[What the task asks] What's needed is an exact copy of all the data below, without pictures.
Records to use section start
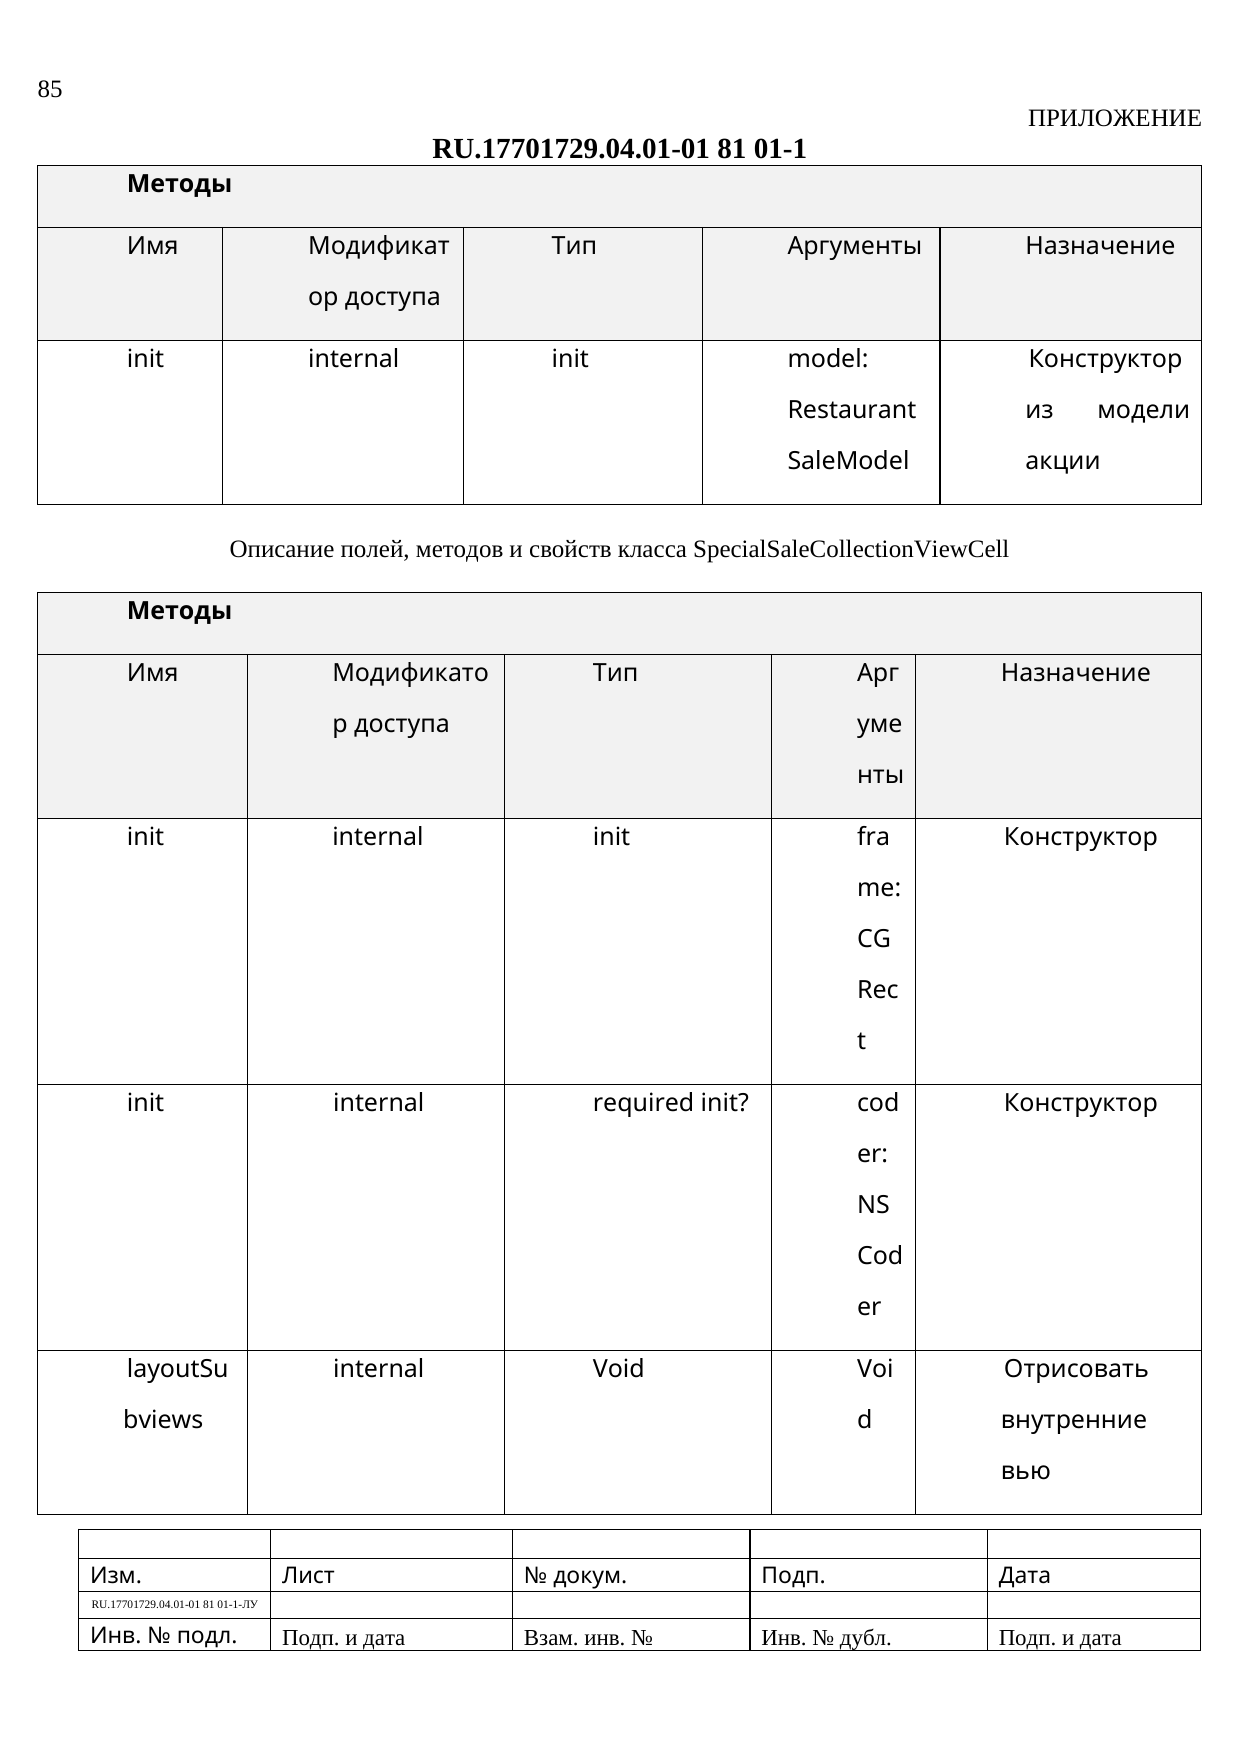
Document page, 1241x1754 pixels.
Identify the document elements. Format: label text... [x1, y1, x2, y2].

table_cell Имя [38, 228, 222, 340]
table_cell Void [772, 1351, 915, 1514]
table_cell init [38, 819, 247, 1084]
table_cell Назначение [941, 228, 1201, 340]
table_cell Назначение [916, 655, 1201, 818]
table_cell model: RestaurantSaleModel [703, 341, 939, 504]
table_cell layoutSubviews [38, 1351, 247, 1514]
table_cell Модификатор доступа [223, 228, 463, 340]
table_cell init [505, 819, 771, 1084]
table_cell init [38, 1085, 247, 1350]
table_cell Тип [464, 228, 702, 340]
table_cell init [464, 341, 702, 504]
table_cell Аргументы [703, 228, 939, 340]
table_cell Void [505, 1351, 771, 1514]
table_cell Методы [38, 166, 1201, 227]
table_cell Отрисовать внутренние вью [916, 1351, 1201, 1514]
table_cell required init? [505, 1085, 771, 1350]
table_cell coder: NSCoder [772, 1085, 915, 1350]
table_cell Конструктор из модели акции [941, 341, 1201, 504]
table_cell Модификатор доступа [248, 655, 504, 818]
table_cell Тип [505, 655, 771, 818]
table_cell Аргументы [772, 655, 915, 818]
table_cell Конструктор [916, 1085, 1201, 1350]
text Описание полей, методов и свойств класса SpecialSaleCollectionViewCell [37, 534, 1202, 563]
table_cell internal [223, 341, 463, 504]
table_cell internal [248, 819, 504, 1084]
table_cell Конструктор [916, 819, 1201, 1084]
table_cell Имя [38, 655, 247, 818]
table_cell init [38, 341, 222, 504]
table_cell frame: CGRect [772, 819, 915, 1084]
table_cell internal [248, 1085, 504, 1350]
table_header Методы [38, 593, 1201, 654]
table_cell internal [248, 1351, 504, 1514]
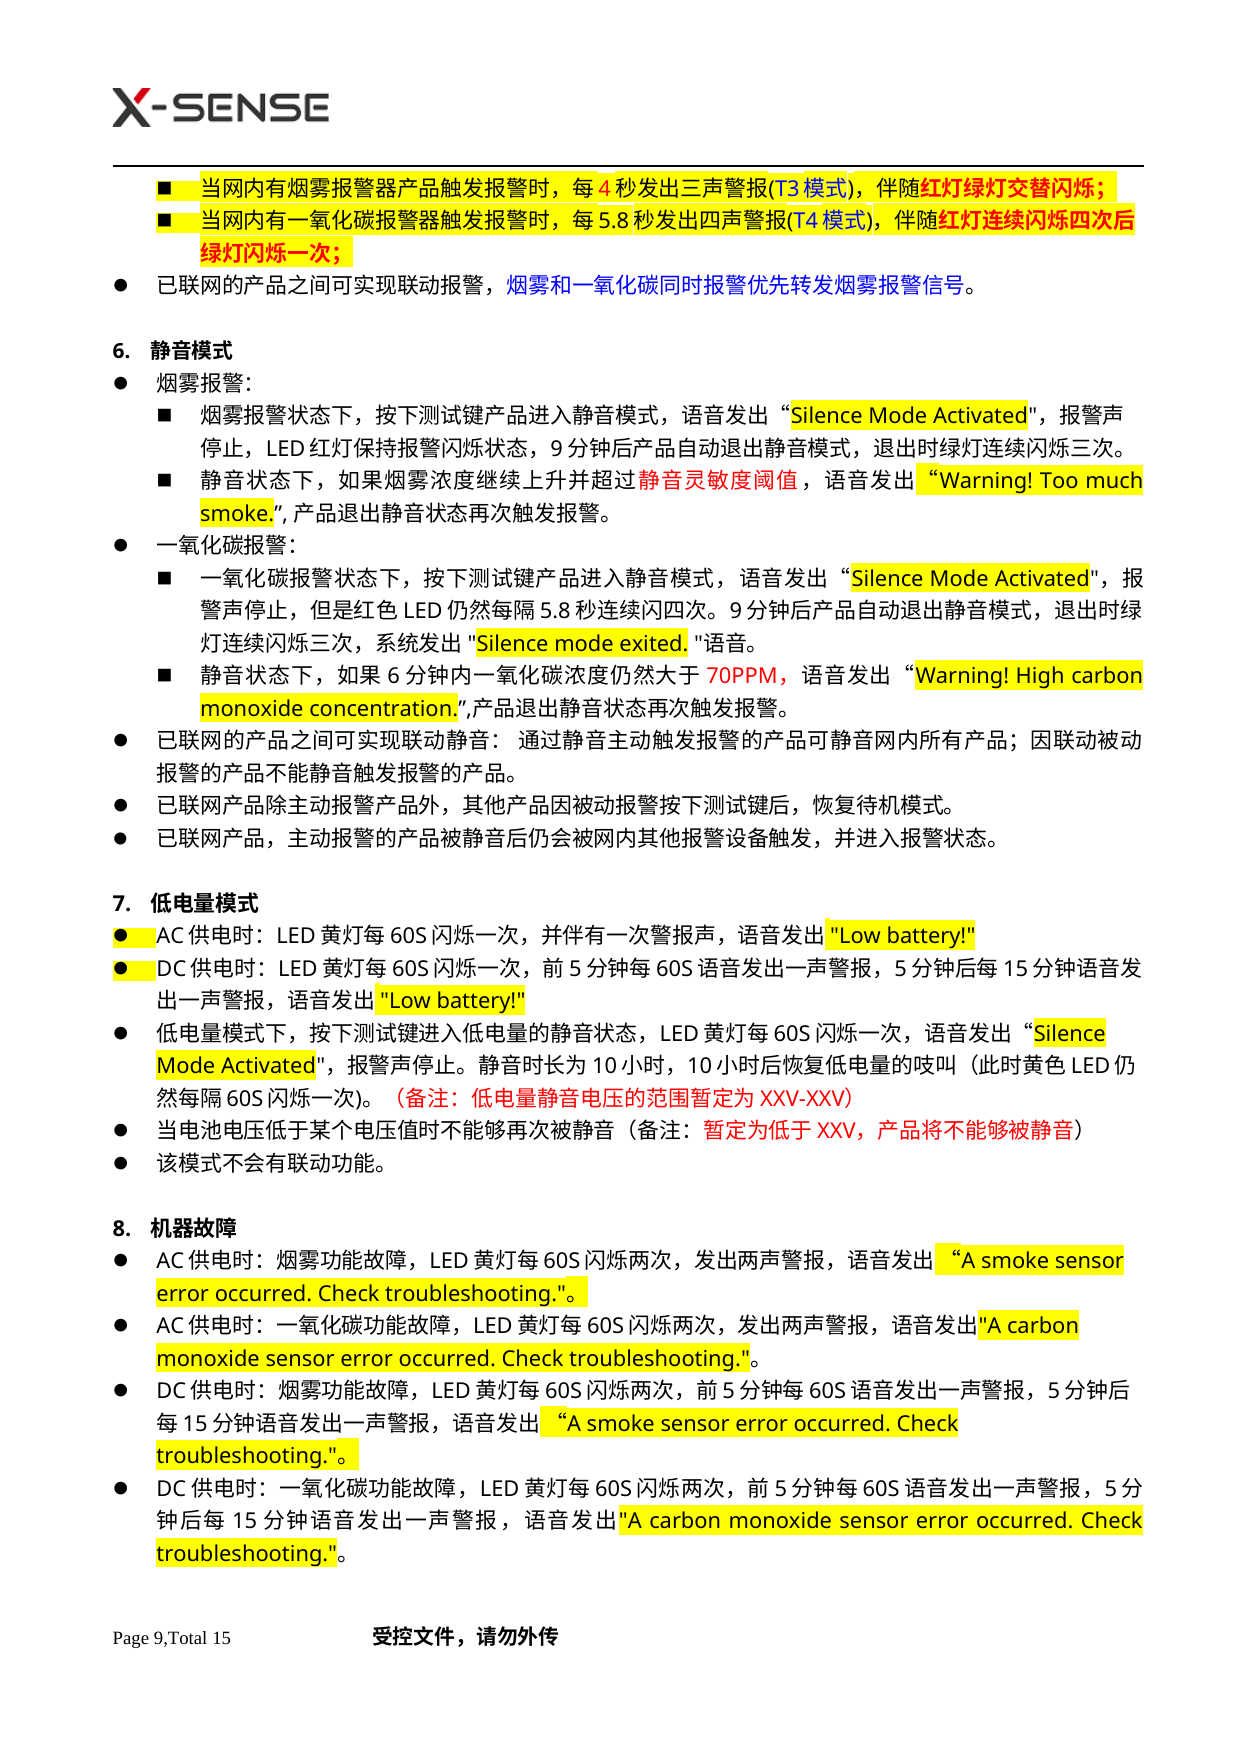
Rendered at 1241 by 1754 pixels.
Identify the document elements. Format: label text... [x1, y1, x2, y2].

list 已联网的产品之间可实现联动报警，烟雾和一氧化碳同时报警优先转发烟雾报警信号。 [112, 268, 1144, 300]
list 机器故障 [112, 1210, 1144, 1243]
list DC供电时：LED黄灯每60S闪烁一次，前5分钟每60S语音发出一声警报，5分钟后每15分钟语音发出一声警报，语音发出 "Low battery!" [112, 950, 1144, 1015]
list 烟雾报警状态下，按下测试键产品进入静音模式，语音发出“Silence Mode Activated"，报警声停止，LED红灯保持报警闪烁状态，9分钟后产品自动退出静音模式，退出时绿灯连续闪烁三次。 [156, 398, 1144, 463]
list AC供电时：烟雾功能故障，LED黄灯每60S闪烁两次，发出两声警报，语音发出 “A smoke sensor error occurred. Check troubleshooting."。 [112, 1243, 1144, 1308]
list 当电池电压低于某个电压值时不能够再次被静音（备注：暂定为低于XXV，产品将不能够被静音） [112, 1113, 1144, 1145]
list 已联网产品，主动报警的产品被静音后仍会被网内其他报警设备触发，并进入报警状态。 [112, 820, 1144, 853]
list 已联网的产品之间可实现联动静音： 通过静音主动触发报警的产品可静音网内所有产品；因联动被动报警的产品不能静音触发报警的产品。 [112, 723, 1144, 788]
list DC供电时：烟雾功能故障，LED黄灯每60S闪烁两次，前5分钟每60S语音发出一声警报，5分钟后每15分钟语音发出一声警报，语音发出 “A smoke sensor error occurred. Check troubleshooting."。 [112, 1373, 1144, 1470]
list AC供电时：一氧化碳功能故障，LED黄灯每60S闪烁两次，发出两声警报，语音发出"A carbon monoxide sensor error occurred. Check troubleshooting."。 [112, 1308, 1144, 1373]
list DC供电时：一氧化碳功能故障，LED黄灯每60S闪烁两次，前5分钟每60S语音发出一声警报，5分钟后每15分钟语音发出一声警报，语音发出"A carbon monoxide sensor error occurred. Check troubleshooting."。 [112, 1470, 1144, 1568]
list AC供电时：LED黄灯每60S闪烁一次，并伴有一次警报声，语音发出 "Low battery!" [830, 918, 1144, 950]
list 静音模式 [112, 333, 1144, 365]
list 静音状态下，如果烟雾浓度继续上升并超过静音灵敏度阈值，语音发出“Warning! Too much smoke.”, 产品退出静音状态再次触发报警。 [156, 463, 1144, 528]
list 低电量模式下，按下测试键进入低电量的静音状态，LED黄灯每60S闪烁一次，语音发出“Silence Mode Activated"，报警声停止。静音时长为10小时，10小时后恢复低电量的吱叫（此时黄色LED仍然每隔60S闪烁一次)。（备注：低电量静音电压的范围暂定为XXV-XXV） [112, 1015, 1144, 1113]
list 当网内有烟雾报警器产品触发报警时，每4秒发出三声警报(T3模式)，伴随红灯绿灯交替闪烁； [156, 170, 1144, 203]
list 静音状态下，如果6分钟内一氧化碳浓度仍然大于70PPM，语音发出“Warning! High carbon monoxide concentration.”,产品退出静音状态再次触发报警。 [156, 658, 1144, 723]
list 已联网产品除主动报警产品外，其他产品因被动报警按下测试键后，恢复待机模式。 [112, 788, 1144, 820]
list 烟雾报警： [112, 365, 1144, 398]
picture [112, 88, 329, 127]
list 低电量模式 [112, 885, 1144, 918]
list 当网内有一氧化碳报警器触发报警时，每5.8秒发出四声警报(T4模式)，伴随红灯连续闪烁四次后绿灯闪烁一次； [156, 203, 1144, 268]
list 一氧化碳报警： [112, 528, 1144, 560]
list 一氧化碳报警状态下，按下测试键产品进入静音模式，语音发出“Silence Mode Activated"，报警声停止，但是红色LED仍然每隔5.8秒连续闪四次。9分钟后产品自动退出静音模式，退出时绿灯连续闪烁三次，系统发出 "Silence mode exited. "语音。 [156, 560, 1144, 658]
list AC供电时：LED黄灯每60S闪烁一次，并伴有一次警报声，语音发出 "Low battery!" [112, 918, 825, 950]
list 该模式不会有联动功能。 [112, 1145, 1144, 1178]
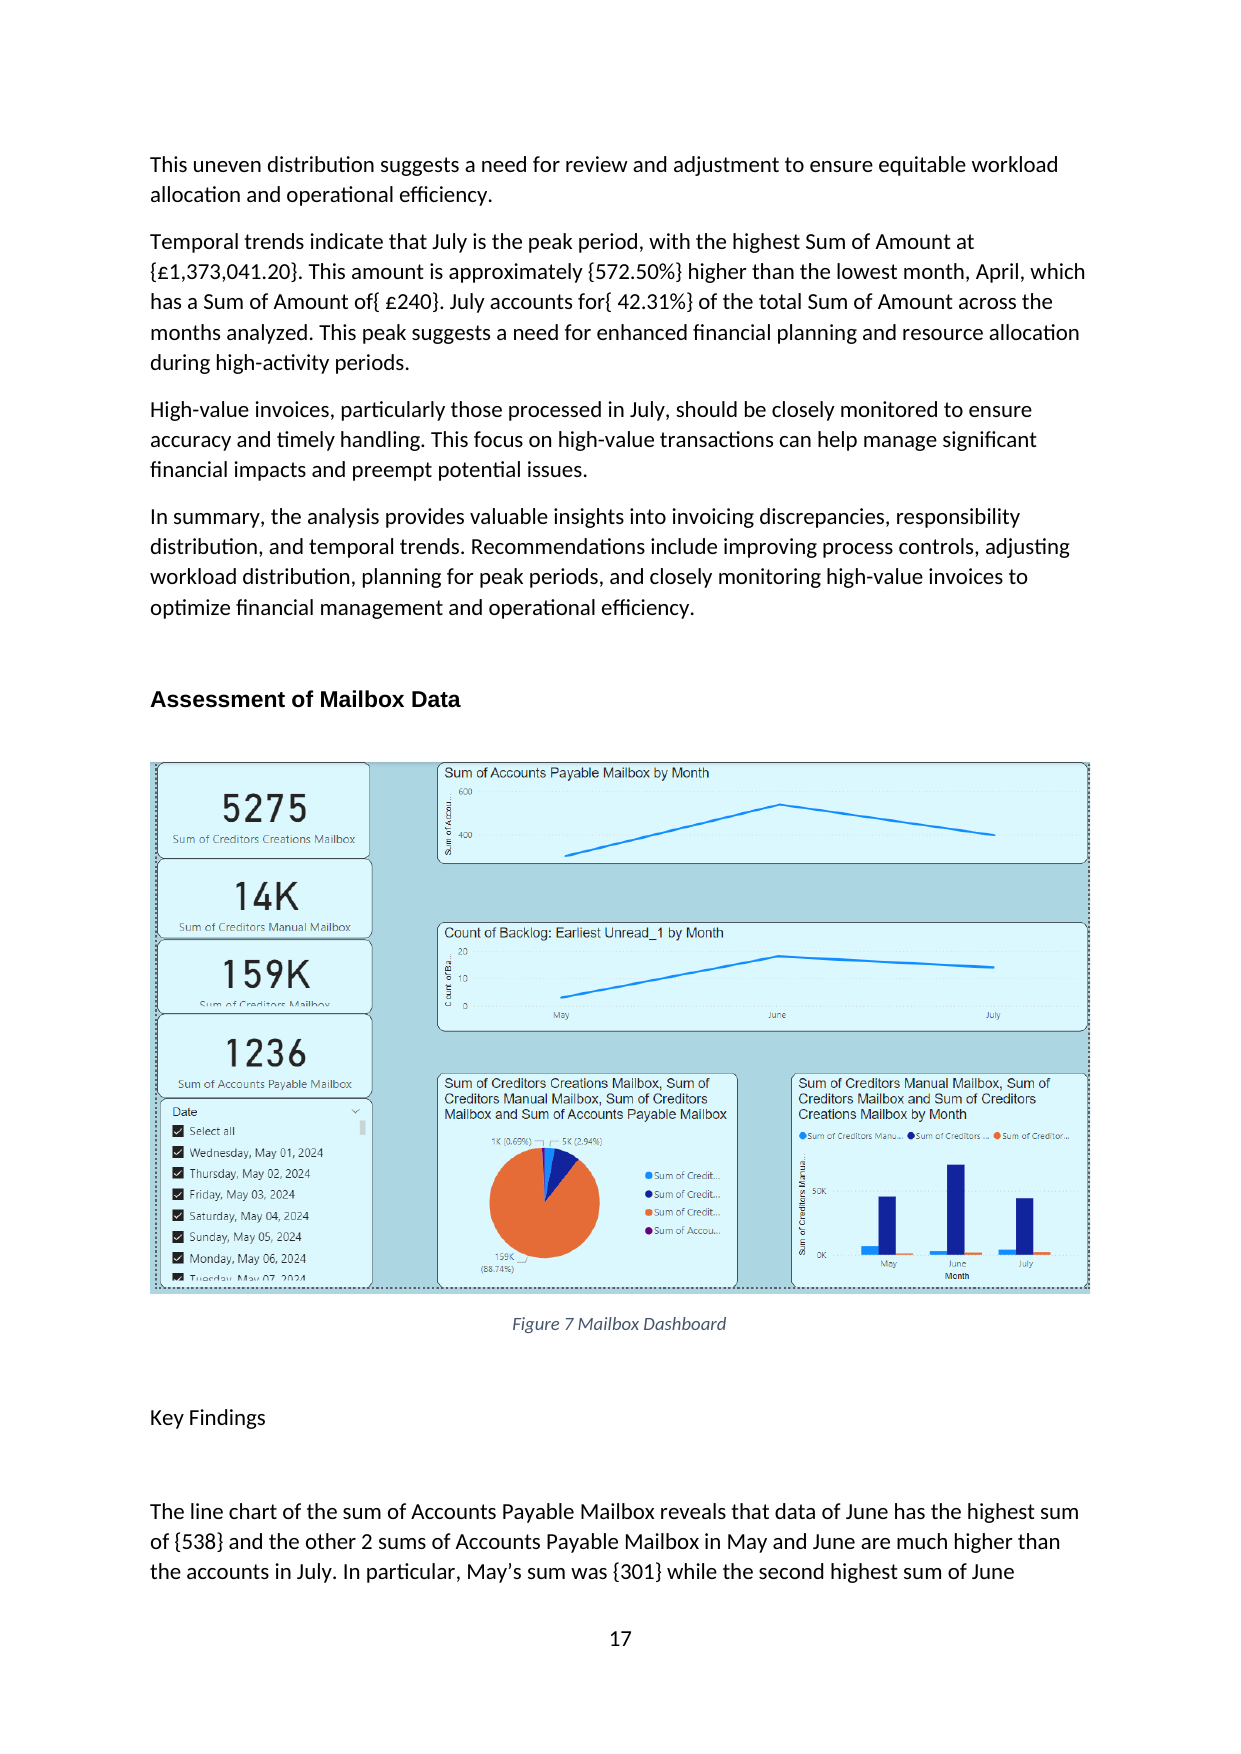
Records to use section end
[Answer to the exercise]
Document page, 1241x1754 pixels.
Identify the document elements. Format: label text... [x1, y1, x2, y2].

table_cell Имя [38, 228, 222, 340]
table_cell Void [772, 1351, 915, 1514]
table_cell init [38, 819, 247, 1084]
table_cell Назначение [941, 228, 1201, 340]
table_cell Назначение [916, 655, 1201, 818]
table_cell model: RestaurantSaleModel [703, 341, 939, 504]
table_cell layoutSubviews [38, 1351, 247, 1514]
table_cell Модификатор доступа [223, 228, 463, 340]
table_cell init [505, 819, 771, 1084]
table_cell init [38, 1085, 247, 1350]
table_cell Тип [464, 228, 702, 340]
table_cell init [464, 341, 702, 504]
table_cell Аргументы [703, 228, 939, 340]
table_cell Void [505, 1351, 771, 1514]
table_cell Методы [38, 166, 1201, 227]
table_cell Отрисовать внутренние вью [916, 1351, 1201, 1514]
table_cell required init? [505, 1085, 771, 1350]
table_cell coder: NSCoder [772, 1085, 915, 1350]
table_cell Конструктор из модели акции [941, 341, 1201, 504]
table_cell Модификатор доступа [248, 655, 504, 818]
table_cell Тип [505, 655, 771, 818]
table_cell Аргументы [772, 655, 915, 818]
table_cell Конструктор [916, 1085, 1201, 1350]
text Описание полей, методов и свойств класса SpecialSaleCollectionViewCell [37, 534, 1202, 563]
table_cell internal [223, 341, 463, 504]
table_cell internal [248, 819, 504, 1084]
table_cell Конструктор [916, 819, 1201, 1084]
table_cell Имя [38, 655, 247, 818]
table_cell init [38, 341, 222, 504]
table_cell frame: CGRect [772, 819, 915, 1084]
table_cell internal [248, 1085, 504, 1350]
table_header Методы [38, 593, 1201, 654]
table_cell internal [248, 1351, 504, 1514]
Rendered at 1241 by 1754 pixels.
Identify the document elements. Format: label text... [x1, y1, x2, y2].

list 已联网的产品之间可实现联动报警，烟雾和一氧化碳同时报警优先转发烟雾报警信号。 [112, 268, 1144, 300]
list 机器故障 [112, 1210, 1144, 1243]
list DC供电时：LED黄灯每60S闪烁一次，前5分钟每60S语音发出一声警报，5分钟后每15分钟语音发出一声警报，语音发出 "Low battery!" [112, 950, 1144, 1015]
list 烟雾报警状态下，按下测试键产品进入静音模式，语音发出“Silence Mode Activated"，报警声停止，LED红灯保持报警闪烁状态，9分钟后产品自动退出静音模式，退出时绿灯连续闪烁三次。 [156, 398, 1144, 463]
list AC供电时：烟雾功能故障，LED黄灯每60S闪烁两次，发出两声警报，语音发出 “A smoke sensor error occurred. Check troubleshooting."。 [112, 1243, 1144, 1308]
list 当电池电压低于某个电压值时不能够再次被静音（备注：暂定为低于XXV，产品将不能够被静音） [112, 1113, 1144, 1145]
list 已联网产品，主动报警的产品被静音后仍会被网内其他报警设备触发，并进入报警状态。 [112, 820, 1144, 853]
list 已联网的产品之间可实现联动静音： 通过静音主动触发报警的产品可静音网内所有产品；因联动被动报警的产品不能静音触发报警的产品。 [112, 723, 1144, 788]
list DC供电时：烟雾功能故障，LED黄灯每60S闪烁两次，前5分钟每60S语音发出一声警报，5分钟后每15分钟语音发出一声警报，语音发出 “A smoke sensor error occurred. Check troubleshooting."。 [112, 1373, 1144, 1470]
list AC供电时：一氧化碳功能故障，LED黄灯每60S闪烁两次，发出两声警报，语音发出"A carbon monoxide sensor error occurred. Check troubleshooting."。 [112, 1308, 1144, 1373]
list DC供电时：一氧化碳功能故障，LED黄灯每60S闪烁两次，前5分钟每60S语音发出一声警报，5分钟后每15分钟语音发出一声警报，语音发出"A carbon monoxide sensor error occurred. Check troubleshooting."。 [112, 1470, 1144, 1568]
list AC供电时：LED黄灯每60S闪烁一次，并伴有一次警报声，语音发出 "Low battery!" [830, 918, 1144, 950]
list 静音模式 [112, 333, 1144, 365]
list 静音状态下，如果烟雾浓度继续上升并超过静音灵敏度阈值，语音发出“Warning! Too much smoke.”, 产品退出静音状态再次触发报警。 [156, 463, 1144, 528]
list 低电量模式下，按下测试键进入低电量的静音状态，LED黄灯每60S闪烁一次，语音发出“Silence Mode Activated"，报警声停止。静音时长为10小时，10小时后恢复低电量的吱叫（此时黄色LED仍然每隔60S闪烁一次)。（备注：低电量静音电压的范围暂定为XXV-XXV） [112, 1015, 1144, 1113]
list 当网内有烟雾报警器产品触发报警时，每4秒发出三声警报(T3模式)，伴随红灯绿灯交替闪烁； [156, 170, 1144, 203]
list 静音状态下，如果6分钟内一氧化碳浓度仍然大于70PPM，语音发出“Warning! High carbon monoxide concentration.”,产品退出静音状态再次触发报警。 [156, 658, 1144, 723]
list 已联网产品除主动报警产品外，其他产品因被动报警按下测试键后，恢复待机模式。 [112, 788, 1144, 820]
list 烟雾报警： [112, 365, 1144, 398]
picture [112, 88, 329, 127]
list 低电量模式 [112, 885, 1144, 918]
list 当网内有一氧化碳报警器触发报警时，每5.8秒发出四声警报(T4模式)，伴随红灯连续闪烁四次后绿灯闪烁一次； [156, 203, 1144, 268]
list 一氧化碳报警： [112, 528, 1144, 560]
list 一氧化碳报警状态下，按下测试键产品进入静音模式，语音发出“Silence Mode Activated"，报警声停止，但是红色LED仍然每隔5.8秒连续闪四次。9分钟后产品自动退出静音模式，退出时绿灯连续闪烁三次，系统发出 "Silence mode exited. "语音。 [156, 560, 1144, 658]
list AC供电时：LED黄灯每60S闪烁一次，并伴有一次警报声，语音发出 "Low battery!" [112, 918, 825, 950]
list 该模式不会有联动功能。 [112, 1145, 1144, 1178]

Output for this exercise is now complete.